Revision Selection (Revsets)

Use these patterns to reference revisions:

@                    # Current working copy
@-                   # Parent of working copy
@--                  # Grandparent
<change-id>          # Specific change (first 12+ chars)
<bookmark>           # Named bookmark
main@origin          # Remote bookmark
description(text)    # Changes matching description text
author(name)         # Changes by specific author
mine()               # Changes authored by current user

Examples:

jj diff -r @-                    # Diff of parent change
jj show main@origin              # Show remote main
jj log -r 'author(alice)'        # Log of Alice's changes
jj rebase -d main@origin         # Rebase onto remote main

Conflict Resolution

Jujutsu tracks conflicts explicitly in history:

# When conflicts occur during rebase/merge
jj status                        # Shows conflicted files

# Resolve conflicts in your editor
# Edit conflicted files to resolve

# Mark as resolved and continue
jj resolve
jj rebase --continue

# Or undo the operation entirely
jj op undo

Common Command Patterns

Feature Development

# Option 1: Commit existing work
# ... edit files ...
jj commit -m "Start feature X"
# ... work more ...
jj commit -m "Add tests for X"

# Option 2: Start new changes first
jj new
jj describe -m "Start feature X"
# ... work on feature ...
jj new
jj describe -m "Add tests for X"
# ... add tests ...

# Create bookmark and push
jj bookmark create feature-x
jj git push

Code Review Workflow

# Push changes for review
jj bookmark create my-feature
jj git push

# Address review feedback (edit in place)
jj edit <change-id>
# ... make changes ...
jj describe -m "Address review feedback"
jj git push --force

# Squash review fixups if desired
jj squash

Syncing Work

# Sync with remote regularly
jj git fetch
jj rebase -d main@origin

# Push your work
jj git push

Exploring History

# View detailed history
jj log -p

# Search for specific changes
jj log -r 'description(bug fix)'

# Show what changed in a file
jj log <file>

Reference Material

For detailed command mappings between git and jujutsu, including all supported operations and syntax, refer to references/command_reference.md.

The reference includes:

  • Complete git → jj command mappings
  • Revset syntax and examples
  • Colocated repository workflows
  • Advanced patterns and use cases

Load the reference when:

  • Unsure of the jj equivalent for a git command
  • Need to understand revset syntax
  • Working with complex history modifications
  • Debugging workflow issues

Best Practices

  1. Use descriptive commit messages: Run jj describe frequently to document work
  2. Create new changes regularly: Use jj new to logically separate work
  3. Leverage safe undo: Don't fear mistakes - jj op undo is always available
  4. Sync frequently: Regular jj git fetch keeps work up-to-date
  5. Use bookmarks for features: Create bookmarks for feature branches
  6. Review before pushing: Use jj log and jj diff to review before jj git push

Error Handling

If jj Command Not Found

Jujutsu should be available via the shell.tools.development.enable configuration.
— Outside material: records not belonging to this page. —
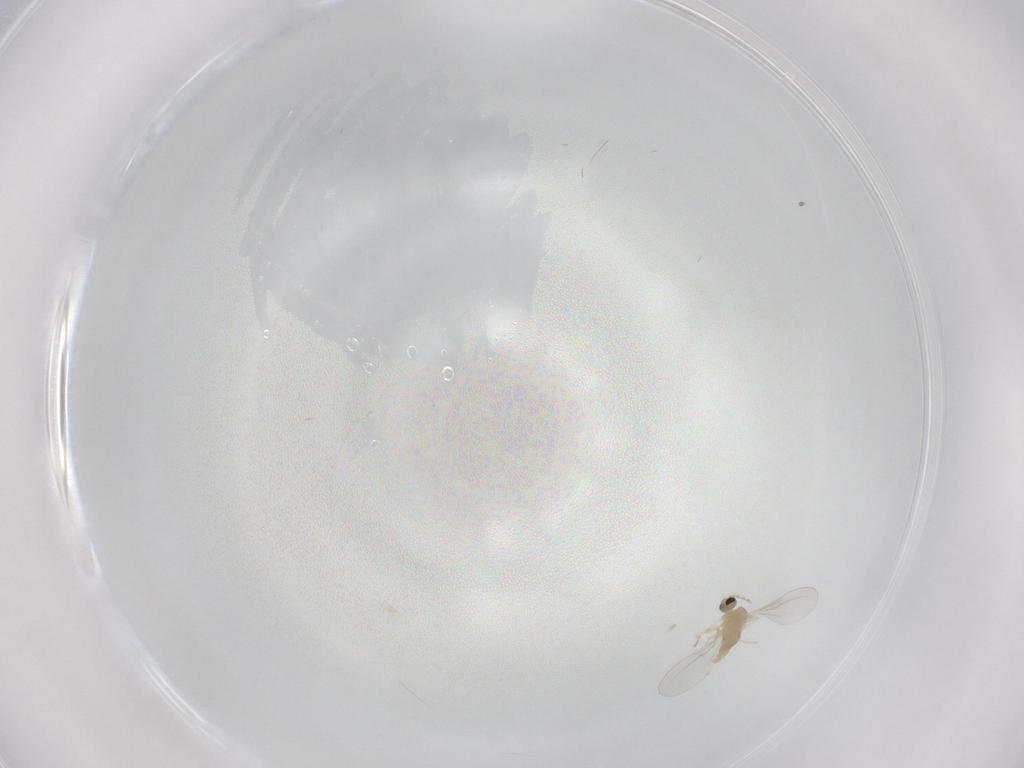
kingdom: Animalia
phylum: Arthropoda
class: Insecta
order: Diptera
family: Cecidomyiidae
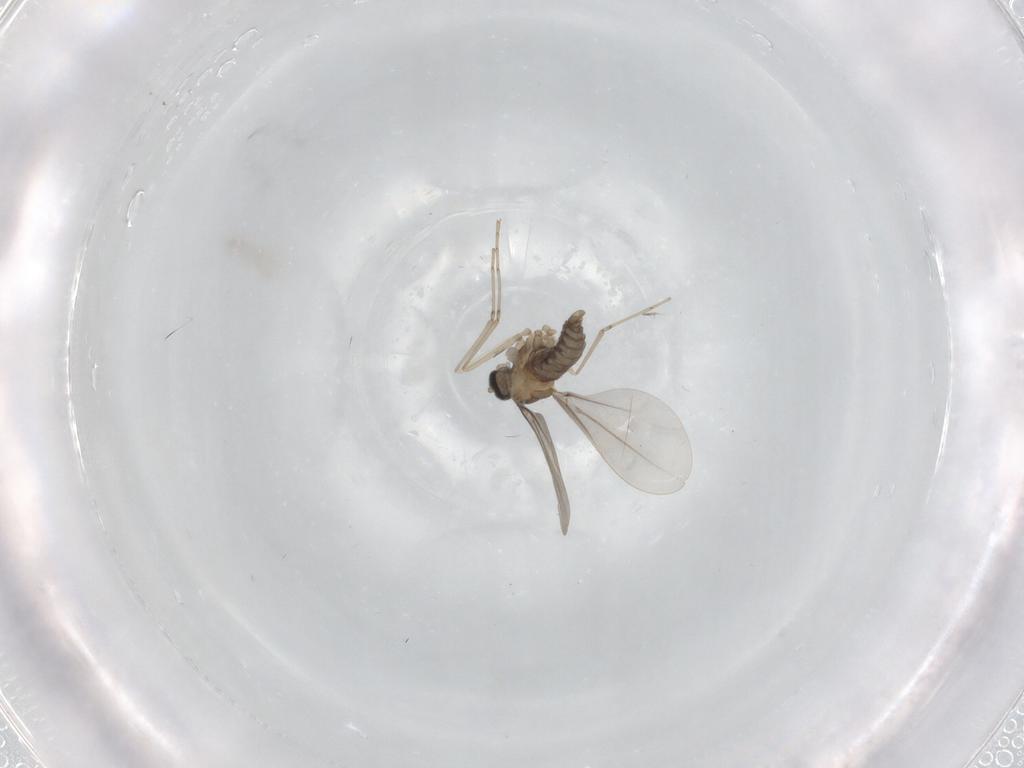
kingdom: Animalia
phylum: Arthropoda
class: Insecta
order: Diptera
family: Cecidomyiidae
If not available:

# Verify installation
command -v jj || echo "jujutsu not installed"

Inform the user to enable development tools in their Nix configuration.

When .jj Directory Missing

If user wants to use jujutsu in an existing git repository:

# Initialize colocated repository (keeps .git)
jj git init --colocate

This creates .jj/ alongside existing .git/, enabling jj commands while maintaining git compatibility.